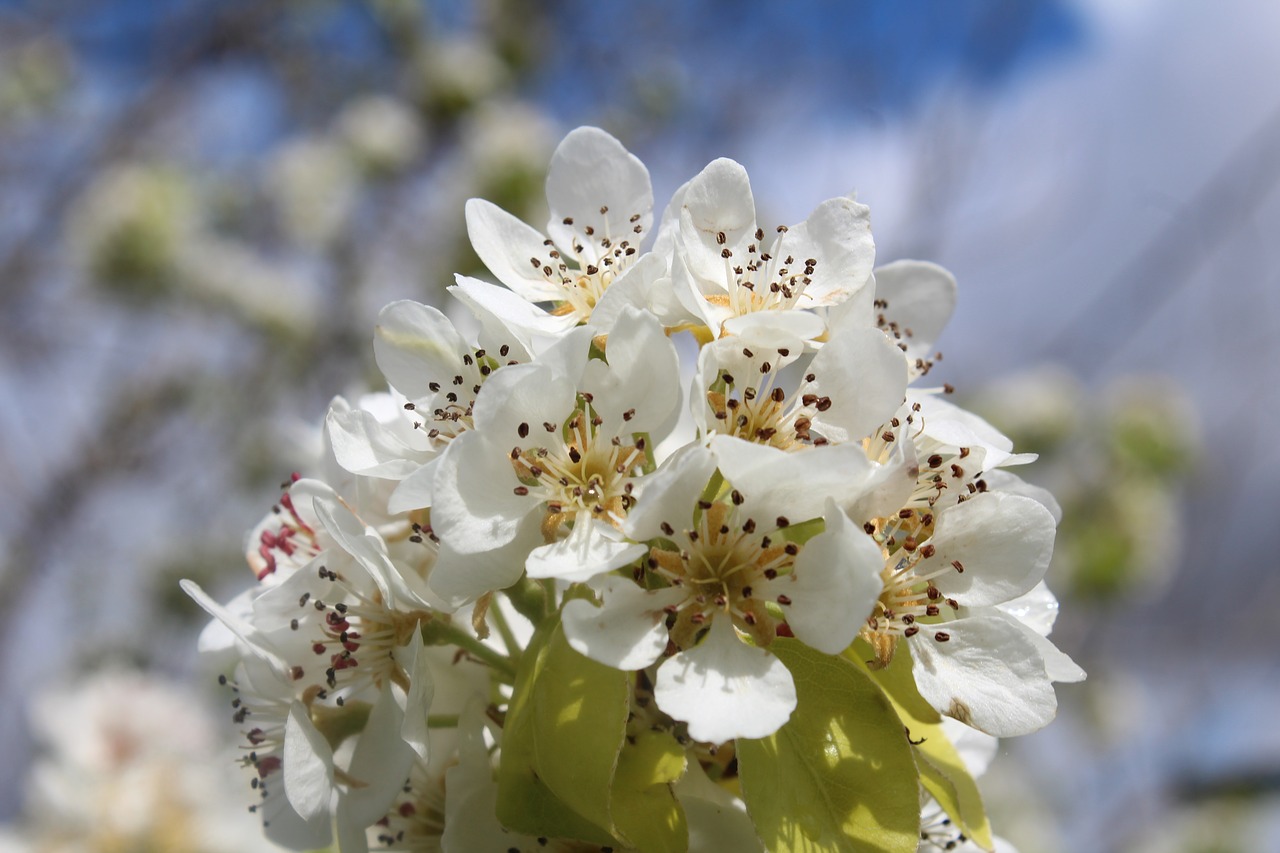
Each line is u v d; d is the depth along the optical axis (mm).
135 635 516
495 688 162
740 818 146
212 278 543
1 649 481
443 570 143
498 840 148
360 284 574
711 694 134
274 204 608
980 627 145
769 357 148
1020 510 147
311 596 155
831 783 139
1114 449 522
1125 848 541
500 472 144
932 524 150
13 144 553
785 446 148
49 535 501
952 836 173
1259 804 554
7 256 523
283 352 555
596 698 138
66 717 310
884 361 145
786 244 157
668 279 152
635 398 146
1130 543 506
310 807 146
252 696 166
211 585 531
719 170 156
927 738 161
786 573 141
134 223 520
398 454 154
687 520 140
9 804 426
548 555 139
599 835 139
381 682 153
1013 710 141
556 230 169
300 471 227
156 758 309
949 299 177
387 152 585
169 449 542
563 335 147
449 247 516
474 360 156
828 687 143
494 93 616
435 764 162
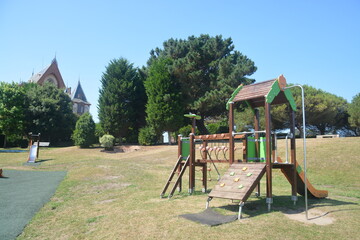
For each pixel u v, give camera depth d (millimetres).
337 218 5969
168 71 31422
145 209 7148
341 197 8938
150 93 31156
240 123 37562
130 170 16422
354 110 36219
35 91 43531
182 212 6613
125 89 32750
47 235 5867
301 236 4855
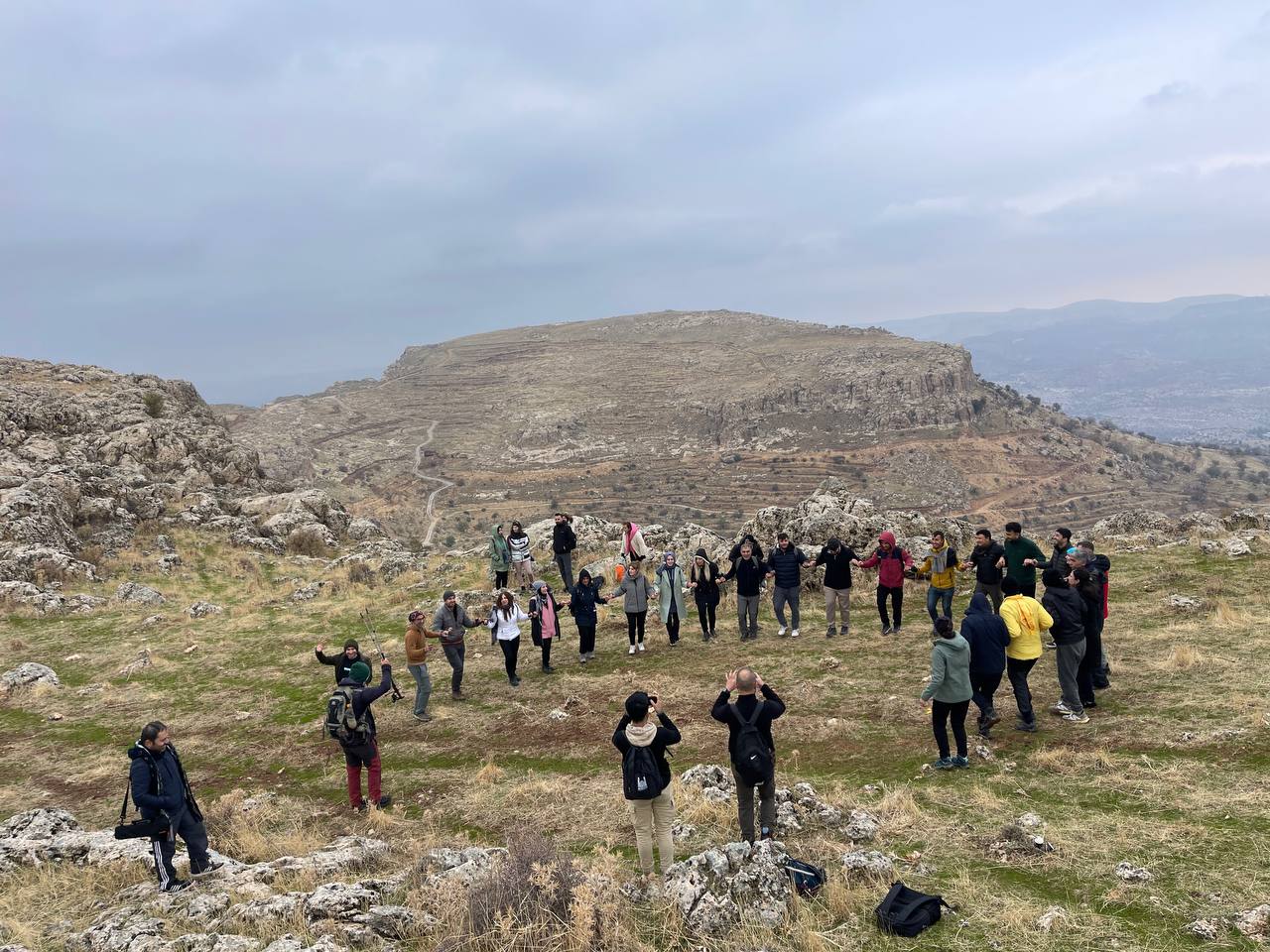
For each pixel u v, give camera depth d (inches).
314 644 770.8
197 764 505.7
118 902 306.0
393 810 406.6
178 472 1553.9
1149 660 485.4
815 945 232.4
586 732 493.4
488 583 966.4
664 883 276.4
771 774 300.0
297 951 232.7
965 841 299.6
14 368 1940.2
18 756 530.6
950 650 367.6
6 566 992.9
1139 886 251.3
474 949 235.0
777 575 659.4
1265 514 902.4
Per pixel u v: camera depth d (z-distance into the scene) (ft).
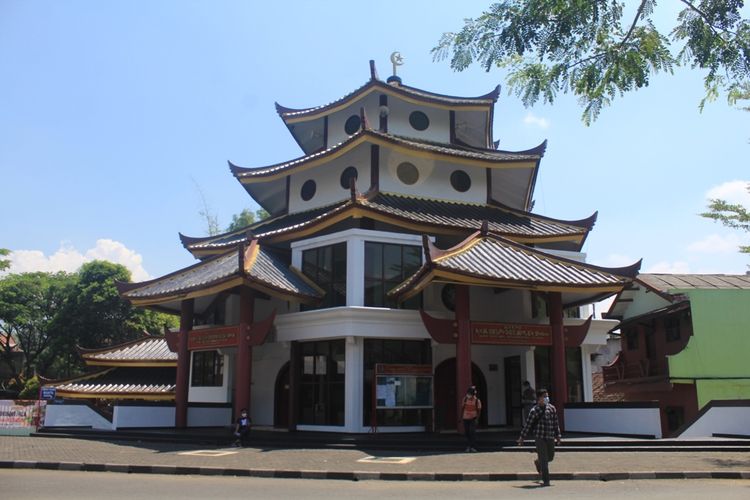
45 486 35.78
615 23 36.70
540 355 74.95
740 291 96.89
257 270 67.46
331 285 69.26
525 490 35.40
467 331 60.85
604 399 126.93
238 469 43.01
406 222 69.62
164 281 77.51
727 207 84.23
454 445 55.26
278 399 76.54
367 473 41.19
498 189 96.12
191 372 86.38
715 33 36.40
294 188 87.25
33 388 146.20
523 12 35.96
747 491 34.63
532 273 62.08
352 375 64.54
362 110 76.69
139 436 66.44
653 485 37.93
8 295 176.14
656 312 100.89
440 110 89.61
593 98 39.52
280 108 93.25
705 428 63.26
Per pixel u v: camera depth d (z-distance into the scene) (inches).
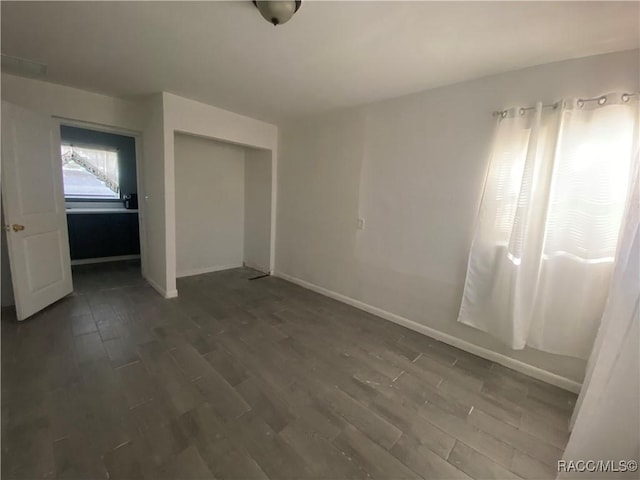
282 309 127.0
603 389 50.1
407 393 77.5
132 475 51.8
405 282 114.8
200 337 99.3
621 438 46.6
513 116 83.7
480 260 92.3
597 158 72.7
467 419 69.7
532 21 62.0
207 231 173.9
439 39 70.6
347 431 64.1
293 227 160.6
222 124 135.6
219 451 57.4
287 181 160.9
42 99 108.7
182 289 144.4
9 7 63.5
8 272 111.3
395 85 99.5
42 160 108.5
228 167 177.5
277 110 133.6
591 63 73.7
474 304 94.5
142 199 145.1
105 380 75.2
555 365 84.0
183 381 76.8
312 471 54.7
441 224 103.1
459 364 92.0
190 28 70.4
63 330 98.3
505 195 86.5
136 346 91.5
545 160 79.9
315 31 69.4
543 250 80.8
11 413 63.2
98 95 121.6
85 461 53.7
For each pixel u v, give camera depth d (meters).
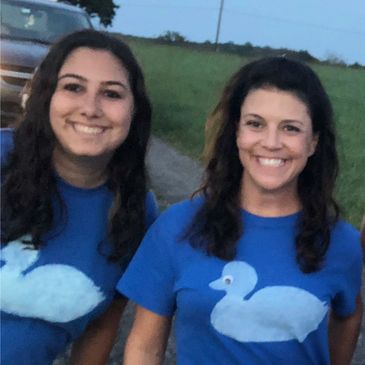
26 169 2.57
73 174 2.66
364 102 23.42
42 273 2.59
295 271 2.43
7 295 2.56
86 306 2.67
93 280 2.67
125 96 2.63
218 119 2.57
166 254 2.49
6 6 10.91
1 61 9.58
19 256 2.57
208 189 2.55
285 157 2.44
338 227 2.53
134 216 2.73
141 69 2.71
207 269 2.43
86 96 2.56
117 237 2.69
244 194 2.52
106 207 2.70
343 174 9.76
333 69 37.44
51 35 10.70
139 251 2.56
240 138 2.48
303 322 2.41
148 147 2.79
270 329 2.40
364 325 4.60
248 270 2.42
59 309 2.62
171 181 9.52
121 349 4.20
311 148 2.50
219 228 2.44
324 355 2.51
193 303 2.42
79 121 2.56
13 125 2.76
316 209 2.48
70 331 2.72
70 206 2.65
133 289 2.55
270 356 2.42
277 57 2.53
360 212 7.79
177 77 26.62
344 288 2.51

--------

What to produce
The answer consists of every line above in which the word "give" occurs.

Result for this exercise
For each pixel u v, give camera depth d (millimetres).
For each pixel u v, give camera depth d (inches).
For each pixel u v, give camera depth d (meters).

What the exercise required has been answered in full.